Java-Implementierung (Variante B: Alternative oder Verbesserung)

import java.util.ArrayDeque; 
import java.util.Deque;

public class AckermannIterative {

  public static void main(String[] args) {
    System.out.println("A(0, 3) = " + ackermannIterative(0, 3));
    System.out.println("A(1, 2) = " + ackermannIterative(1, 2));
    System.out.println("A(2, 2) = " + ackermannIterative(2, 2));
    System.out.println("A(3, 4) = " + ackermannIterative(3, 4));

    // Vorsicht: Auch iterativ kann es sehr lange dauern oder riesige Werte erzeugen.
    // System.out.println("A(3, 10) = " + ackermannIterative(3, 10));
  }

  public static long ackermannIterative(int m, long n) {
    if (m < 0 || n < 0) {
      throw new IllegalArgumentException("m and n must be non-negative");
    }

    Deque<Integer> stack = new ArrayDeque<>();
    stack.push(m);

    long currentN = n;

    while (!stack.isEmpty()) {
      int currentM = stack.pop();

      if (currentM == 0) {
        currentN = currentN + 1;
        continue;
      }

      if (currentN == 0) {
        stack.push(currentM - 1);
        currentN = 1;
        continue;
      }

      // A(m, n) = A(m - 1, A(m, n - 1))
      // Wir "verschieben" die Arbeit auf den Stack:
      // erst A(m, n - 1), dann A(m - 1, Ergebnis)
      stack.push(currentM - 1);
      stack.push(currentM);
      currentN = currentN - 1;
    }

    return currentN;
  }
}

Hier ersetzen wir die System-Rekursion durch einen eigenen Stack (ArrayDeque). Das verhindert in vielen Fällen den StackOverflowError, weil nicht mehr der Java-Call-Stack tief wird, sondern unsere Datenstruktur.

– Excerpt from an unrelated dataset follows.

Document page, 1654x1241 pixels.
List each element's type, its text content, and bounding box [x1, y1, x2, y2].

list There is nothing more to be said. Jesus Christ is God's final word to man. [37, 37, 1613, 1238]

Wichtig: Das löst nicht das eigentliche Wachstumsproblem. Die Laufzeit wächst weiterhin extrem schnell, und die Werte können long trotzdem sprengen.

 

Beispiel: Eingabe und Ausgabe

Diese Beispiele sind absichtlich klein:

  • Eingabe m=0, n=3 Output 4
  • Eingabe m=1, n=2 Output 4
  • Eingabe m=2, n=2 Output 7

Noch ein Beispiel, das schon zeigt, wie schnell es größer wird:

  • Eingabe m=3, n=4 Output 125

 

Typische Fehler

  • Falsche Abbruchbedingung: m == 0 muss zuerst sauber behandelt werden, sonst läuft die Rekursion unkontrolliert weiter.
  • Negative Eingaben ignorieren: Ohne Check kann es zu endloser Rekursion oder unlogischen Ergebnissen kommen. Nutze z.B. IllegalArgumentException.
  • Parameter vertauscht: Aus A(m - 1, A(m, n - 1)) wird schnell versehentlich A(m, A(m - 1, n - 1)) oder ähnlicher Unsinn.
  • Überlauf bei Datentypen: Selbst long reicht nur für kleine Werte. Wenn das Ergebnis plötzlich negativ wird, ist das ein Hinweis auf Overflow.
  • Zu große Testwerte: A(4, 1) oder größer ist oft schon eine schlechte Idee für eine Demo. Es kann sehr lange laufen oder direkt abbrechen.
  • StackOverflowError falsch interpretiert: Das ist kein "Java ist kaputt", sondern ein Zeichen, dass deine Rekursionstiefe zu groß wurde.
  • Iterativ = schnell denken: Die iterative Variante spart Call-Stack, aber nicht die explodierende Anzahl an Schritten.

 

Fazit

Mit der Ackermann-Funktion lernst du, warum Rekursion nicht nur eine Syntaxfrage ist, sondern echte Grenzen hat. Du hast gesehen, wie wichtig klare Abbruchbedingungen sind und warum tiefe Rekursion in Java schnell zum StackOverflowError führt. Du hast ausserdem eine Alternative kennengelernt: eine iterative Simulation mit eigenem Stack. Das ist ein guter Trick, wenn man Rekursion technisch vermeiden will, auch wenn die Funktion selbst trotzdem sehr schnell unpraktisch wird.